■ Excerpted text ■
· · · · · · ·
The probate process is a judicial procedure by which a last will and testament is determined to be valid. Once that is accomplished, the wishes and directives of the deceased person are then carried out as set forth in the will. Other tasks are undertaken, including paying the costs associated with a deceased individual’s final illness, funeral, and disposition of remains. In the absence of a last will and testament, the probate process applies the laws of the State of California as means of determining what happens to a deceased individual’s assets and debts.
Having pointed out these basics, there is a good deal more to estate and probate law, practices, and issues. Inasmuch as we all will have a point in our own lives when we face the death of a loved one, and our own passing is inevitable, wisdom dictates that we do have a basic, but essential, understanding of probate.
Different California Probate Procedures
California law establishes a number of options in regard to the probate of the estate of a deceased individual. If a person has undertaken comprehensive estate planning during life the probate process may be able to be avoided all together at the time of death.
If a person has a smaller amount of assets and no real estate, a simple probate procedure is available in California. A simple probate process involves the filing of a last will and testament in the court in the county where the deceased person died or lived. With a simple estate, court hearings are usually unnecessary, at least until the work associated with the estate has been completed.
If an estate has a larger among in the way of assets or has real estate, a more formal probate process is utilized. This will require court hearings. For example, there can be court proceedings surrounding the sale of real estate.
· · · · · · ·
■ Source material ■
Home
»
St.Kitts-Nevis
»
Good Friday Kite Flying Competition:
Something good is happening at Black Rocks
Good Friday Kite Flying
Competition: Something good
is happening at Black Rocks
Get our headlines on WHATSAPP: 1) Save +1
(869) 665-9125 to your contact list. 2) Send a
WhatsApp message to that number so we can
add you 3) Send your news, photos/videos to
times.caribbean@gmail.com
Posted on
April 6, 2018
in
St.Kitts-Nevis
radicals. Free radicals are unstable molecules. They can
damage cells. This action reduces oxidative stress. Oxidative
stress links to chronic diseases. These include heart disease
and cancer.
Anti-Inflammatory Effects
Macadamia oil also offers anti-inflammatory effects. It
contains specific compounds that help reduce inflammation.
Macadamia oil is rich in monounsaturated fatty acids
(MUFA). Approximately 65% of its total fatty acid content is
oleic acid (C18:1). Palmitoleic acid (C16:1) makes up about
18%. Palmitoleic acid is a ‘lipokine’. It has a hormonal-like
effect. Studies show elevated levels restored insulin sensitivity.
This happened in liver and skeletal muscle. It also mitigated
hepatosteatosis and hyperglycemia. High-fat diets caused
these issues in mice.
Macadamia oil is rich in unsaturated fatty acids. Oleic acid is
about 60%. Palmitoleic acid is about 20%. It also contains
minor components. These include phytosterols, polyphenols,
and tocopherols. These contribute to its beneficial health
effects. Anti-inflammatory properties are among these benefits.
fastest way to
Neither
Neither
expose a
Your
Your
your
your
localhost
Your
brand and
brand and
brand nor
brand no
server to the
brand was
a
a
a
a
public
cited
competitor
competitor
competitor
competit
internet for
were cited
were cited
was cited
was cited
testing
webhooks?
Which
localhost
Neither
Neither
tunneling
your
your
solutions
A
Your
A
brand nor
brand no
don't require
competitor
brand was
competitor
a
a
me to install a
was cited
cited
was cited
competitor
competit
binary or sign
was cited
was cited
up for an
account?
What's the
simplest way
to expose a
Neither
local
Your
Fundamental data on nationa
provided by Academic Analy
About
· · · · · · ·
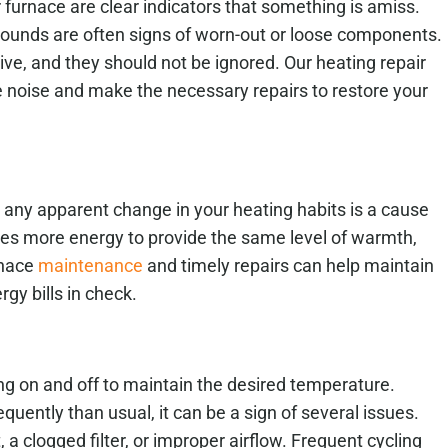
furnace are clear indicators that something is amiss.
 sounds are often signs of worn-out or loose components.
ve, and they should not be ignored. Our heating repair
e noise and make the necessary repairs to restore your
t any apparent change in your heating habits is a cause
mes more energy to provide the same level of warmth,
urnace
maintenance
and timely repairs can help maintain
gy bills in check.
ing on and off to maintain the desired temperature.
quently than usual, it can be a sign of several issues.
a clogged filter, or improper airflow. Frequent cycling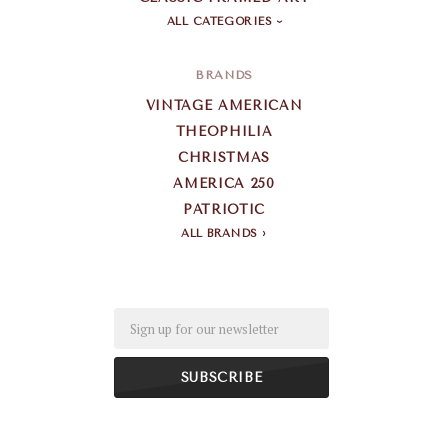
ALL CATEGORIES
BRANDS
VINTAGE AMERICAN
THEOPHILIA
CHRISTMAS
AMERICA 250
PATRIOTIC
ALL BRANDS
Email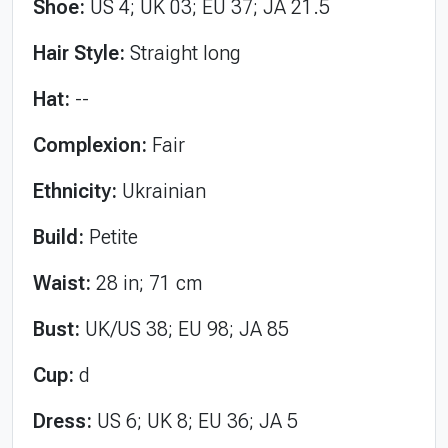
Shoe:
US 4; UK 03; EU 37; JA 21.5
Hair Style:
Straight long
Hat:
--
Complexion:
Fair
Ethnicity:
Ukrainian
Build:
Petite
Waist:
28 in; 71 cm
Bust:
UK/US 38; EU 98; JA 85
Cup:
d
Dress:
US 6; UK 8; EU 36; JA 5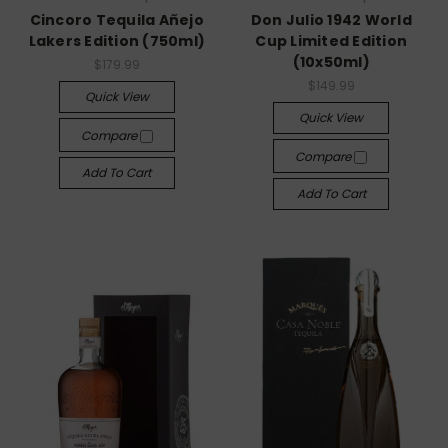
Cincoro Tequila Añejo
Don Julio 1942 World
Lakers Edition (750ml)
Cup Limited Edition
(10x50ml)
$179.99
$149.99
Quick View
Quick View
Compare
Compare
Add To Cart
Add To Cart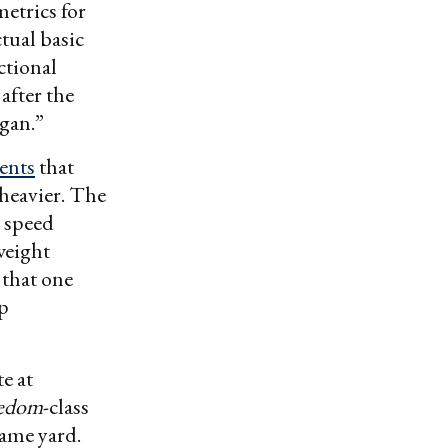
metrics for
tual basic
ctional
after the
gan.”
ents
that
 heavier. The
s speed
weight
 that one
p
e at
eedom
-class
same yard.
· · · · · · ·
■ Task requirements ■
1. In the text on California probate, where is a last will and testament filed in a simple probate process?
2. Based on the text on California probate, do these statements agree with it? Answer yes or no for each and quote the deciding words. (a) The simple probate procedure is available for estates that include real estate. (b) Comprehensive estate planning during life may make it possible to avoid probate. (c) The more formal probate process requires court hearings.

■ Responses by task ■
1. In the court in the county where the deceased person died or lived.

2.
(a) No: "If a person has a smaller amount of assets and no real estate, a simple probate procedure is available in California."
(b) Yes: "If a person has undertaken comprehensive estate planning during life the probate process may be able to be avoided"
(c) Yes: "This will require court hearings."